Importantly, without any prior knowledge from the analysis of tumor tissue, 76 percent of “actionable” mutations (genetic changes that can be matched to an approved targeted therapy or one being tested in clinical trials) detected in tissue were also detected in blood.
“Prior research in the field has primarily focused on using knowledge from tumor tissue sequencing to identify specific changes to look for in circulating tumor DNA. This approach allows us to detect, with high confidence, changes in circulating tumor DNA across a large part of the genome without information from tumor tissue,” said Dr. Razavi. While circulating tumor DNA tests targeting a smaller set of cancer genes are already available for use in routine practice to guide care, by covering a much larger number of cancer genes, this high-intensity sequencing approach may enable development of future tests for early detection of cancer.
Next Steps
The high-intensity sequencing approach used in this study is a research platform and is not intended to be commercially available to patients. To understand the current performance and potential of this assay, the researchers first tested it in advanced cancer, an area where circulating tumor DNA has been previously characterized.
“This study will inform development of technology for a future test that could eventually be used as a blood test for early cancer detection. In patients undergoing cancer screening, tumor tissue is not available, and we will need to detect changes in circulating tumor DNA without prior knowledge of tissue analysis results,” said Dr. Razavi.
Advantages of Liquid Biopsy
Genomic changes can differ between various areas within a tumor, as well as among the different organs where the cancer has spread. A circulating tumor DNA test provides a “summary report” of all the genomic changes in the primary tumor and metastases. In contrast, a tissue biopsy, which typically takes only a small piece of the tumor, sometimes misses key genetic changes that fuel cancer growth.

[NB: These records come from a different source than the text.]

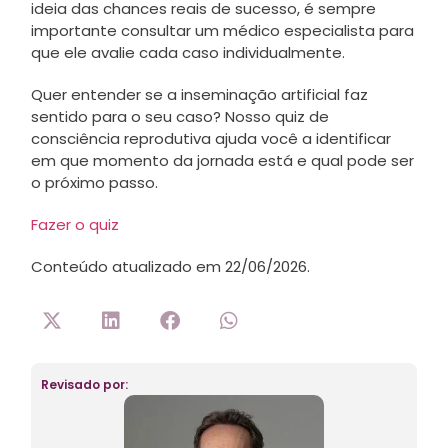
ideia das chances reais de sucesso, é sempre
importante consultar um médico especialista para
que ele avalie cada caso individualmente.
Quer entender se a inseminação artificial faz
sentido para o seu caso? Nosso quiz de
consciência reprodutiva ajuda você a identificar
em que momento da jornada está e qual pode ser
o próximo passo.
Fazer o quiz
Conteúdo atualizado em 22/06/2026.
Revisado por:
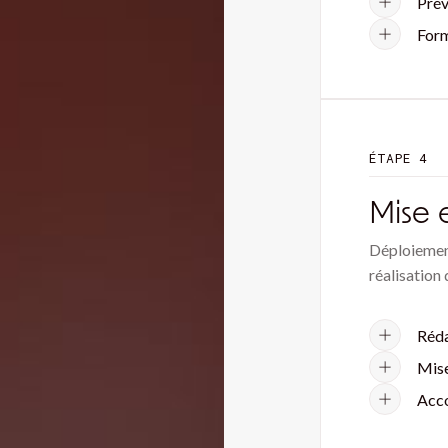
Prév
Form
ÉTAPE 4
Mise 
Déploiement
réalisation 
Réda
Mise
Acco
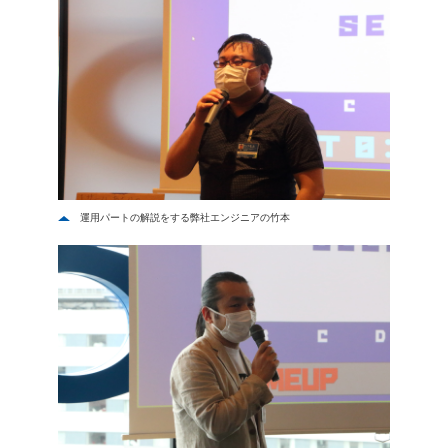
運用パートの解説をする弊社エンジニアの竹本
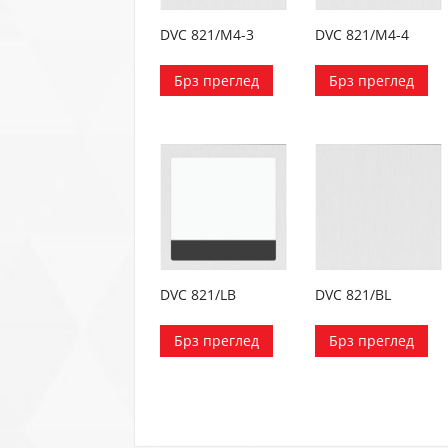
DVC 821/M4-3
DVC 821/M4-4
Брз преглед
Брз преглед
DVC 821/LB
DVC 821/BL
Брз преглед
Брз преглед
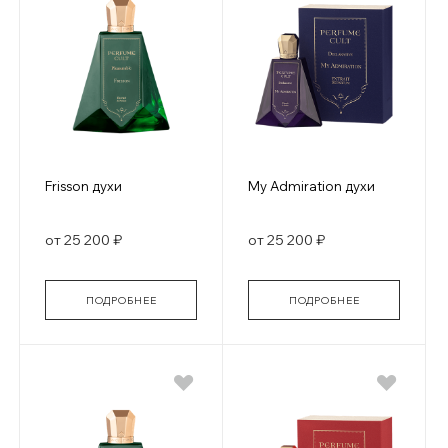
Frisson духи
My Admiration духи
от 25 200 ₽
от 25 200 ₽
ПОДРОБНЕЕ
ПОДРОБНЕЕ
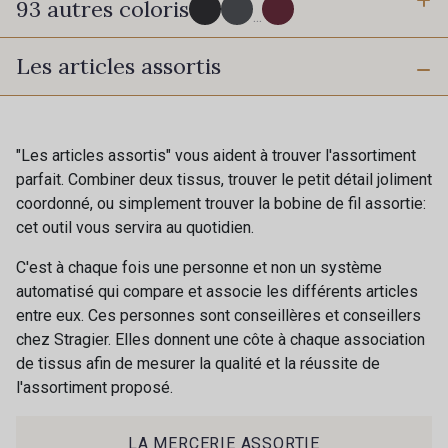
93 autres coloris
3 mm
10 mm
...
Les articles assortis
16 mm
25 mm
725 - 725 Noir
43 - 43 Elephant
40 mm
50 mm
98 - 98 Taupe
36 - 36 Grey
"Les articles assortis" vous aident à trouver l'assortiment
parfait. Combiner deux tissus, trouver le petit détail joliment
coordonné, ou simplement trouver la bobine de fil assortie:
30 - 30 Silver
401 - 401 Blanc
cet outil vous servira au quotidien.
C'est à chaque fois une personne et non un système
405 - 405 Porcelaine
23 - 23 Natural
automatisé qui compare et associe les différents articles
entre eux. Ces personnes sont conseillères et conseillers
chez Stragier. Elles donnent une côte à chaque association
09 - 09 Crème
de tissus afin de mesurer la qualité et la réussite de
614 - 614 White Coffee
l'assortiment proposé.
Cadeau : 10% offerts sur votre
commande !
27 - 27 Beige
29 - 29 Sable
LA MERCERIE ASSORTIE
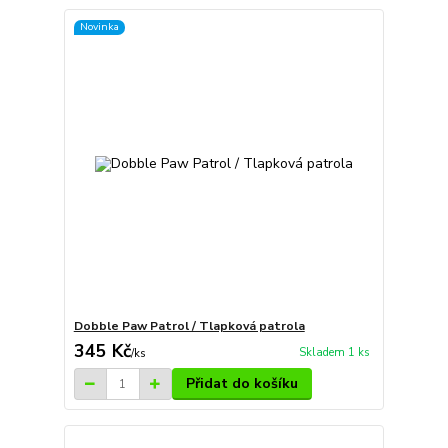
Novinka
Dobble Paw Patrol / Tlapková patrola
345 Kč
Skladem 1 ks
/
ks
Přidat do košíku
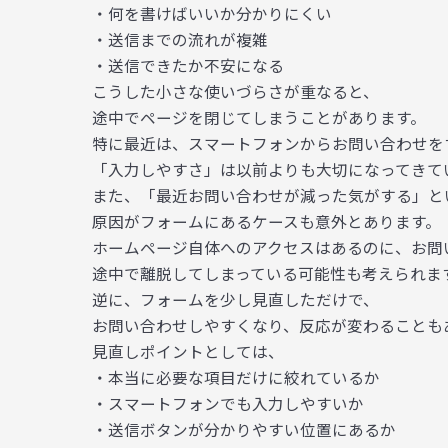
・何を書けばいいか分かりにくい
・送信までの流れが複雑
・送信できたか不安になる
こうした小さな使いづらさが重なると、
途中でページを閉じてしまうことがあります。
特に最近は、スマートフォンからお問い合わせを
「入力しやすさ」は以前よりも大切になってきて
また、「最近お問い合わせが減った気がする」と
原因がフォームにあるケースも意外とあります。
ホームページ自体へのアクセスはあるのに、お問
途中で離脱してしまっている可能性も考えられま
逆に、フォームを少し見直しただけで、
お問い合わせしやすくなり、反応が変わることも
見直しポイントとしては、
・本当に必要な項目だけに絞れているか
・スマートフォンでも入力しやすいか
・送信ボタンが分かりやすい位置にあるか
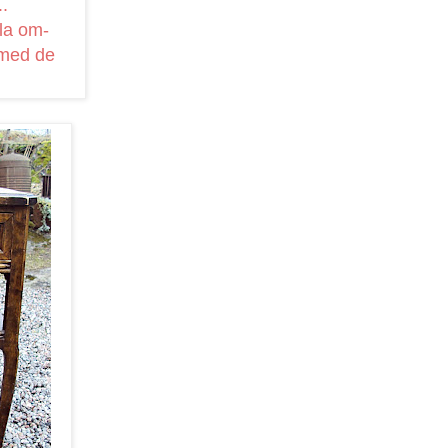
..
lla om-
 med de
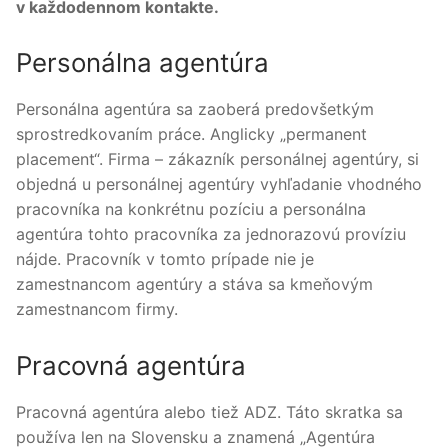
v každodennom kontakte.
Personálna agentúra
Personálna agentúra sa zaoberá predovšetkým
sprostredkovaním práce. Anglicky „permanent
placement“. Firma – zákazník personálnej agentúry, si
objedná u personálnej agentúry vyhľadanie vhodného
pracovníka na konkrétnu pozíciu a personálna
agentúra tohto pracovníka za jednorazovú províziu
nájde. Pracovník v tomto prípade nie je
zamestnancom agentúry a stáva sa kmeňovým
zamestnancom firmy.
Pracovná agentúra
Pracovná agentúra alebo tiež ADZ. Táto skratka sa
používa len na Slovensku a znamená „Agentúra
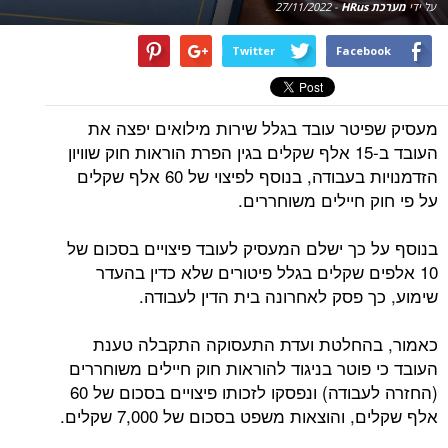
על ידי
מערכת HRus
-
27/11/2022
Twitter
Facebook
מעסיק שפיטר עובד בגלל שירות מילואים יפצה את
העובד ב-15 אלף שקלים בגין הפרת הוראות חוק שוויון
הזדמנויות בעבודה, בנוסף לפיצוי של 60 אלף שקלים
על פי חוק חיילים משוחררים.
בנוסף על כך ישלם המעסיק לעובד פיצויים בסכום של
10 אלפים שקלים בגלל פיטורים שלא כדין בהעדר
שימוע, כך פסק לאחרונה בית הדין לעבודה.
כאמור, בהחלטת ועדת התעסוקה התקבלה טענת
העובד כי פוטר בניגוד להוראות חוק חיילים משוחררים
(החזרה לעבודה) ונפסקו לזכותו פיצויים בסכום של 60
אלף שקלים, והוצאות משפט בסכום של 7,000 שקלים.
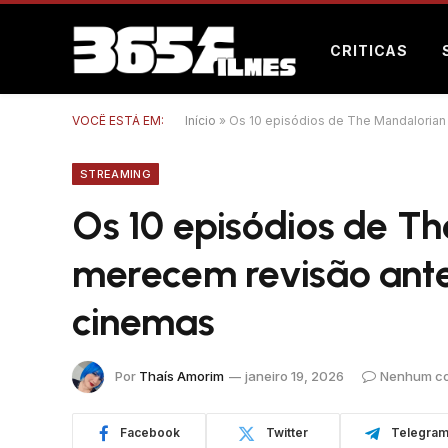
CRITICAS
VOCÊ ESTÁ EM:
Início
»
Os 10 episódios de The Mandalorian
STREAMING
Os 10 episódios de T
merecem revisão ante
cinemas
Por
Thaís Amorim
janeiro 19, 2026
Nenhum co
Facebook
Twitter
Telegra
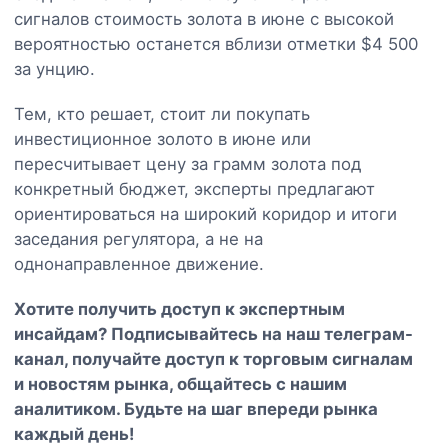
сигналов стоимость золота в июне с высокой
вероятностью останется вблизи отметки $4 500
за унцию.
Тем, кто решает, стоит ли покупать
инвестиционное золото в июне или
пересчитывает цену за грамм золота под
конкретный бюджет, эксперты предлагают
ориентироваться на широкий коридор и итоги
заседания регулятора, а не на
однонаправленное движение.
Хотите получить доступ к экспертным
инсайдам? Подписывайтесь на наш
телеграм-
канал
, получайте доступ к торговым сигналам
и новостям рынка, общайтесь с нашим
аналитиком. Будьте на шаг впереди рынка
каждый день!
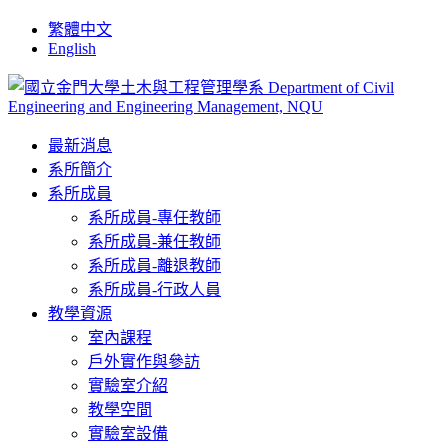
繁體中文
English
最新消息
系所簡介
系所成員
系所成員-專任教師
系所成員-兼任教師
系所成員-離退教師
系所成員-行政人員
教學資源
室內課程
戶外實作與參訪
實驗室介紹
教學空間
實驗室設備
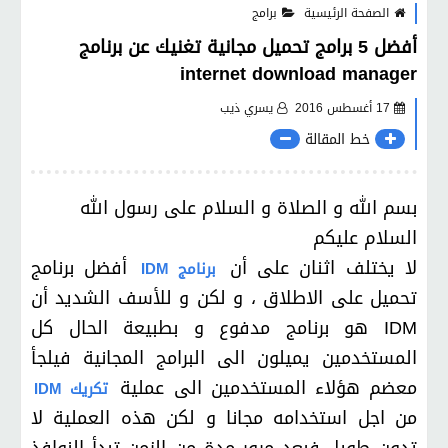
الصفحة الرئيسية
برامج
أفضل 5 برامج تحميل مجانية تغنيك عن برنامج
internet download manager
17 أغسطس 2016
يسري ذيب
خط المقالة
بسم الله و الصلاة و السلام على رسول الله
السلام عليكم
لا يختلف اثنان على أن
أفضل برنامج
برنامج IDM
تحميل على الاطلاق ، و لكن و للأسف الشديد أن
IDM هو برنامج مدفوع و بطبيعة الحال كل
المستخدمين يميلون الى البرامج المجانية فيلجأ
معضم هؤلاء المستخدمين الى عملية
تكريك IDM
من اجل استخدامه مجانا و لكن هذه العملية لا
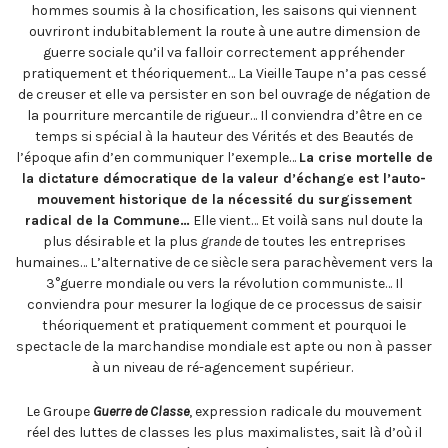
hommes soumis à la chosification, les saisons qui viennent
ouvriront indubitablement la route à une autre dimension de
guerre sociale qu’il va falloir correctement appréhender
pratiquement et théoriquement… La Vieille Taupe n’a pas cessé
de creuser et elle va persister en son bel ouvrage de négation de
la pourriture mercantile de rigueur… Il conviendra d’être en ce
temps si spécial à la hauteur des Vérités et des Beautés de
l’époque afin d’en communiquer l’exemple…
La crise mortelle de
la dictature démocratique de la valeur d’échange est l’auto-
mouvement historique de la nécessité du surgissement
radical de la Commune…
Elle vient… Et voilà sans nul doute la
plus désirable et la plus
grande
de toutes les entreprises
humaines… L’alternative de ce siècle sera parachèvement vers la
3°guerre mondiale ou vers la révolution communiste… Il
conviendra pour mesurer la logique de ce processus de saisir
théoriquement et pratiquement comment et pourquoi le
spectacle de la marchandise mondiale est apte ou non à passer
à un niveau de ré-agencement supérieur.
Le Groupe
Guerre de Classe
, expression radicale du mouvement
réel des luttes de classes les plus maximalistes, sait là d’où il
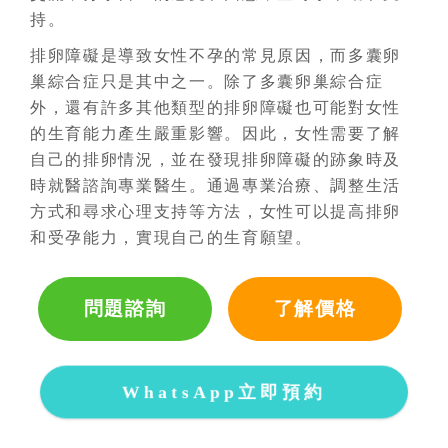
持。
排卵障礙是導致女性不孕的常見原因，而多囊卵
巢綜合症只是其中之一。除了多囊卵巢綜合症
外，還有許多其他類型的排卵障礙也可能對女性
的生育能力產生嚴重影響。因此，女性需要了解
自己的排卵情況，並在發現排卵障礙的跡象時及
時就醫諮詢專業醫生。通過專業治療、調整生活
方式和尋求心理支持等方法，女性可以提高排卵
和受孕能力，實現自己的生育願望。
問題諮詢
了解價格
WhatsApp立即預約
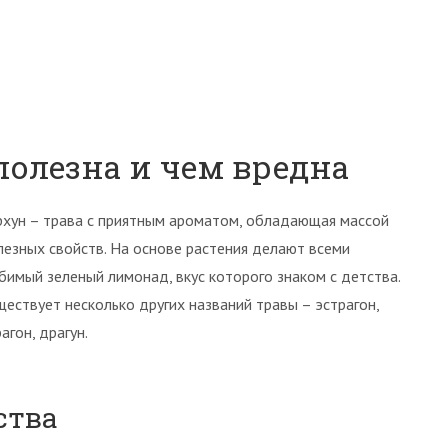
полезна и чем вредна
рхун – трава с приятным ароматом, обладающая массой
лезных свойств. На основе растения делают всеми
бимый зеленый лимонад, вкус которого знаком с детства.
ществует несколько других названий травы – эстрагон,
агон, драгун.
ства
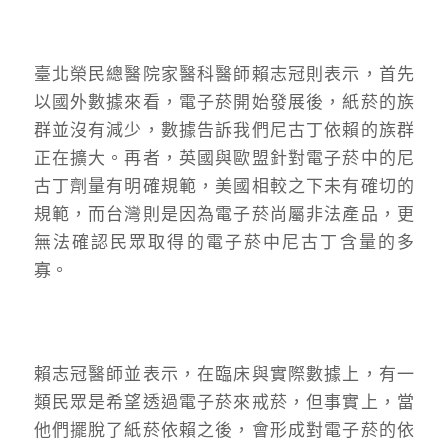
臺北榮民總醫院家醫科醫師賴志冠則表示，首先
以國外數據來看，電子菸開始發展後，紙菸的族
群並沒有減少，數據告訴我們尼古丁依賴的族群
正在擴大。再者，英國與歐盟針對電子菸中的尼
古丁劑量有明確規範，美國相較之下未有確切的
規範，而台灣則是因為電子菸尚屬非法產品，更
無法確認民眾取得的電子菸中尼古丁含量的多
寡。
賴志冠醫師並表示，在臨床與實際數據上，有一
類民眾是希望透過電子菸來戒菸，但事實上，當
他們擺脫了紙菸依賴之後，會形成對電子菸的依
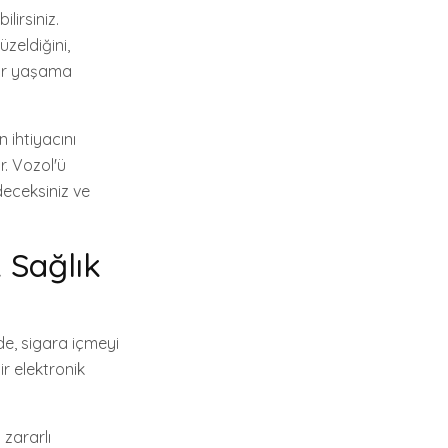
lirsiniz.
üzeldiğini,
 bir yaşama
 ihtiyacını
r. Vozol'ü
deceksiniz ve
k Sağlık
de, sigara içmeyi
ir elektronik
zararlı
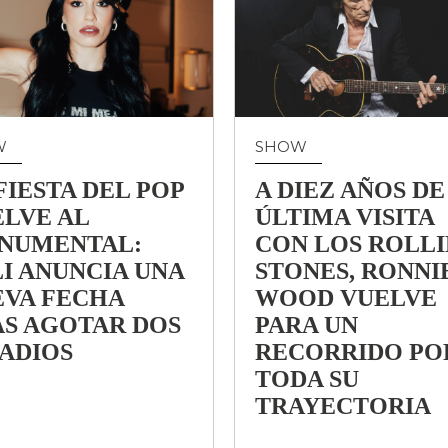
W
SHOW
FIESTA DEL POP
A DIEZ AÑOS DE
LVE AL
ÚLTIMA VISITA
NUMENTAL:
CON LOS ROLL
I ANUNCIA UNA
STONES, RONNI
EVA FECHA
WOOD VUELVE
AS AGOTAR DOS
PARA UN
ADIOS
RECORRIDO PO
TODA SU
TRAYECTORIA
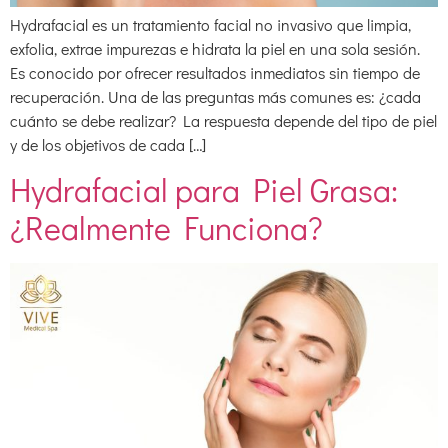
Hydrafacial es un tratamiento facial no invasivo que limpia,
exfolia, extrae impurezas e hidrata la piel en una sola sesión.
Es conocido por ofrecer resultados inmediatos sin tiempo de
recuperación. Una de las preguntas más comunes es: ¿cada
cuánto se debe realizar? La respuesta depende del tipo de piel
y de los objetivos de cada […]
Hydrafacial para Piel Grasa:
¿Realmente Funciona?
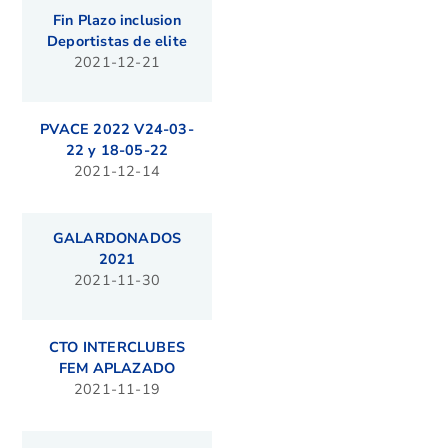
Fin Plazo inclusion
Deportistas de elite
2021-12-21
PVACE 2022 V24-03-
22 y 18-05-22
2021-12-14
GALARDONADOS
2021
2021-11-30
CTO INTERCLUBES
FEM APLAZADO
2021-11-19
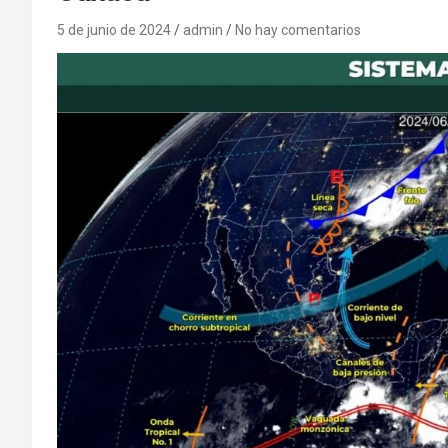
5 de junio de 2024
admin
No hay comentarios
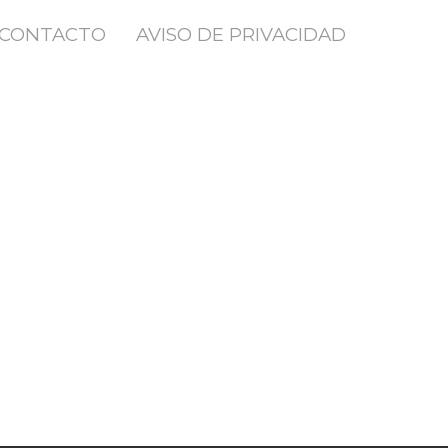
CONTACTO
AVISO DE PRIVACIDAD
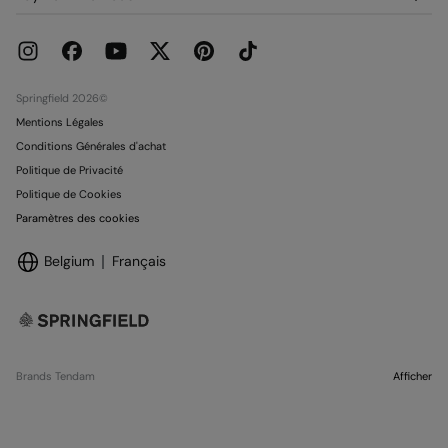
Promotions en cours
Franchises
Carte paiement Springcash
Pressroom
Carte Cadeau
Emploi
Conditionnalité Carte Cadeau
Boutiques
Springfield 2026©
Mentions Légales
Conditions Générales d'achat
Politique de Privacité
Politique de Cookies
Paramètres des cookies
Belgium
Français
Brands Tendam
Afficher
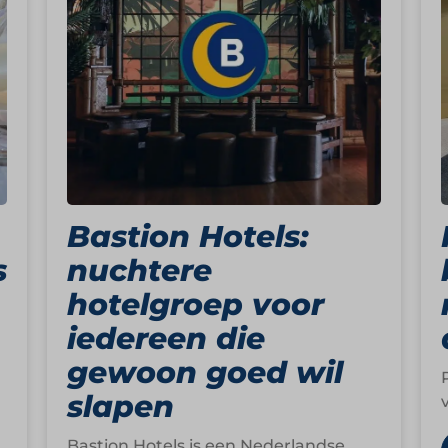
Bastion Hotels:
s
nuchtere
hotelgroep voor
iedereen die
gewoon goed wil
slapen
Bastion Hotels is een Nederlandse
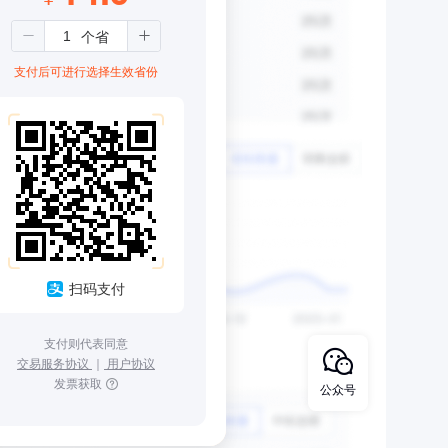
支付后可进行选择生效省份
扫码支付
支付则代表同意
交易服务协议
｜
用户协议
发票获取
公众号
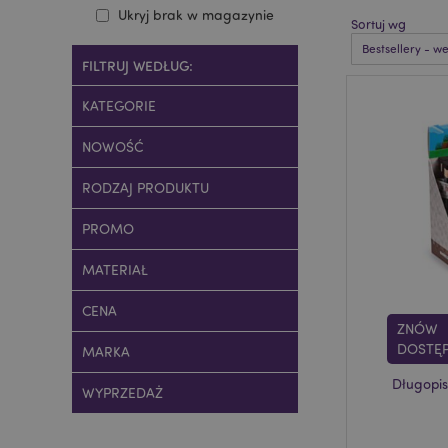
Ukryj brak w magazynie
Sortuj wg
FILTRUJ WEDŁUG:
KATEGORIE
NOWOŚĆ
RODZAJ PRODUKTU
PROMO
MATERIAŁ
CENA
ZNÓW
DOSTĘ
MARKA
Długopis
WYPRZEDAŻ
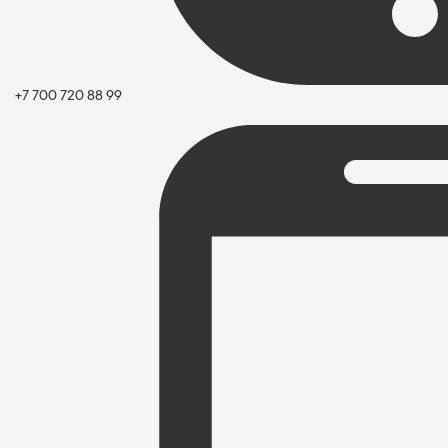
+7 700 720 88 99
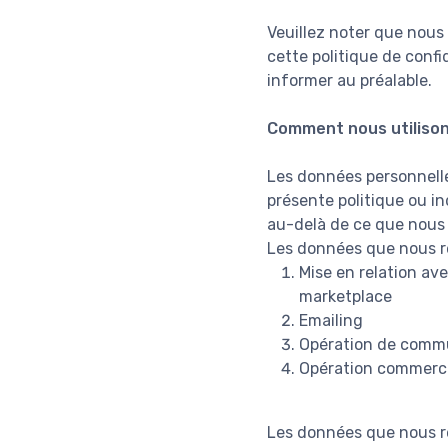
Veuillez noter que nous
cette politique de conf
informer au préalable.
Comment nous utilison
Les données personnelles
présente politique ou in
au-delà de ce que nous
Les données que nous re
Mise en relation ave
marketplace
Emailing
Opération de comm
Opération commerc
Les données que nous re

Another advantage of liquid biopsy is its ability to capture genomic changes in real time, helping guide treatment planning without the need of additional conventional tissue biopsies. Genomic changes evolve as the cancer grows and spreads. New changes may lead to cancer recurrence or resistance to treatment. A liquid biopsy test requires only a simple blood draw. It is generally safe and convenient to repeat, allowing doctors to keep easier track of new mutations.